- _WHAT YOU WILL DO_
Turn every line of the entries below into a single numbered list, leaving out any blank lines.

---------------

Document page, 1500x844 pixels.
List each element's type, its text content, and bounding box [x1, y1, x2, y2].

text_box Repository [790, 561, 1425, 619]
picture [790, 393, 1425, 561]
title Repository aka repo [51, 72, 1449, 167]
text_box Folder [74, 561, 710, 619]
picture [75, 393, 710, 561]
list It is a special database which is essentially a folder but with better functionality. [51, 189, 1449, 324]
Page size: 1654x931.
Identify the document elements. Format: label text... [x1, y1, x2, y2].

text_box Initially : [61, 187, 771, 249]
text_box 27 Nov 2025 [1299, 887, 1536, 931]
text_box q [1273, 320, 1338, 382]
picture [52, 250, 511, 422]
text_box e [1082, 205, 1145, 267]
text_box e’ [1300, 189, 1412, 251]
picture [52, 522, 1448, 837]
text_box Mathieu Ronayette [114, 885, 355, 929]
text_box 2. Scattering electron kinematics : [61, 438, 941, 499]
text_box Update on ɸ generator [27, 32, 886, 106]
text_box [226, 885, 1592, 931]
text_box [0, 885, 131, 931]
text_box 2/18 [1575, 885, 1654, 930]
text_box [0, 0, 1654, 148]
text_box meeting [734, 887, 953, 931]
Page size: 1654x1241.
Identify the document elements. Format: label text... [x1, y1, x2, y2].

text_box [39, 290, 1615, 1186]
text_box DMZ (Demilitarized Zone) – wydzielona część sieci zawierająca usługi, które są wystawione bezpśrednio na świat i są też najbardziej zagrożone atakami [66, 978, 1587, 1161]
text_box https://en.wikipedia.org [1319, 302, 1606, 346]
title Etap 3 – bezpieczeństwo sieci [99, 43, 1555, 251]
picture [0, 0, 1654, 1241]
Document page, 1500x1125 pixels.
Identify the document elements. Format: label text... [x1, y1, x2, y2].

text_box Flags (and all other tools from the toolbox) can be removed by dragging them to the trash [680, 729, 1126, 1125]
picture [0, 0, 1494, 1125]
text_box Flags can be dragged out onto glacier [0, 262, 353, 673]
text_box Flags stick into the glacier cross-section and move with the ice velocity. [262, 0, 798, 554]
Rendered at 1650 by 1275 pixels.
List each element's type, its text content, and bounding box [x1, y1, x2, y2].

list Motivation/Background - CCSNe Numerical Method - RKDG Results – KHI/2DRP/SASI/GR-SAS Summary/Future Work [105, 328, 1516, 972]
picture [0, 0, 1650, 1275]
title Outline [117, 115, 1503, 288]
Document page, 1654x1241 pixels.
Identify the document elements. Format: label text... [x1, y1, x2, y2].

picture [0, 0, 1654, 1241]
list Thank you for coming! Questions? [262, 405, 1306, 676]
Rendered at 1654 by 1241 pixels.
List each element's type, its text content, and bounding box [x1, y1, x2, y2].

---------------

- _COMPLETE ANSWER_
1. Document page, 1500x844 pixels.
2. List each element's type, its text content, and bounding box [x1, y1, x2, y2].
3. text_box Repository [790, 561, 1425, 619]
4. picture [790, 393, 1425, 561]
5. title Repository aka repo [51, 72, 1449, 167]
6. text_box Folder [74, 561, 710, 619]
7. picture [75, 393, 710, 561]
8. list It is a special database which is essentially a folder but with better functionality. [51, 189, 1449, 324]
9. Page size: 1654x931.
10. Identify the document elements. Format: label text... [x1, y1, x2, y2].
11. text_box Initially : [61, 187, 771, 249]
12. text_box 27 Nov 2025 [1299, 887, 1536, 931]
13. text_box q [1273, 320, 1338, 382]
14. picture [52, 250, 511, 422]
15. text_box e [1082, 205, 1145, 267]
16. text_box e’ [1300, 189, 1412, 251]
17. picture [52, 522, 1448, 837]
18. text_box Mathieu Ronayette [114, 885, 355, 929]
19. text_box 2. Scattering electron kinematics : [61, 438, 941, 499]
20. text_box Update on ɸ generator [27, 32, 886, 106]
21. text_box [226, 885, 1592, 931]
22. text_box [0, 885, 131, 931]
23. text_box 2/18 [1575, 885, 1654, 930]
24. text_box [0, 0, 1654, 148]
25. text_box meeting [734, 887, 953, 931]
26. Page size: 1654x1241.
27. Identify the document elements. Format: label text... [x1, y1, x2, y2].
28. text_box [39, 290, 1615, 1186]
29. text_box DMZ (Demilitarized Zone) – wydzielona część sieci zawierająca usługi, które są wystawione bezpśrednio na świat i są też najbardziej zagrożone atakami [66, 978, 1587, 1161]
30. text_box https://en.wikipedia.org [1319, 302, 1606, 346]
31. title Etap 3 – bezpieczeństwo sieci [99, 43, 1555, 251]
32. picture [0, 0, 1654, 1241]
33. Document page, 1500x1125 pixels.
34. Identify the document elements. Format: label text... [x1, y1, x2, y2].
35. text_box Flags (and all other tools from the toolbox) can be removed by dragging them to the trash [680, 729, 1126, 1125]
36. picture [0, 0, 1494, 1125]
37. text_box Flags can be dragged out onto glacier [0, 262, 353, 673]
38. text_box Flags stick into the glacier cross-section and move with the ice velocity. [262, 0, 798, 554]
39. Rendered at 1650 by 1275 pixels.
40. List each element's type, its text content, and bounding box [x1, y1, x2, y2].
41. list Motivation/Background - CCSNe Numerical Method - RKDG Results – KHI/2DRP/SASI/GR-SAS Summary/Future Work [105, 328, 1516, 972]
42. picture [0, 0, 1650, 1275]
43. title Outline [117, 115, 1503, 288]
44. Document page, 1654x1241 pixels.
45. Identify the document elements. Format: label text... [x1, y1, x2, y2].
46. picture [0, 0, 1654, 1241]
47. list Thank you for coming! Questions? [262, 405, 1306, 676]
48. Rendered at 1654 by 1241 pixels.
49. List each element's type, its text content, and bounding box [x1, y1, x2, y2].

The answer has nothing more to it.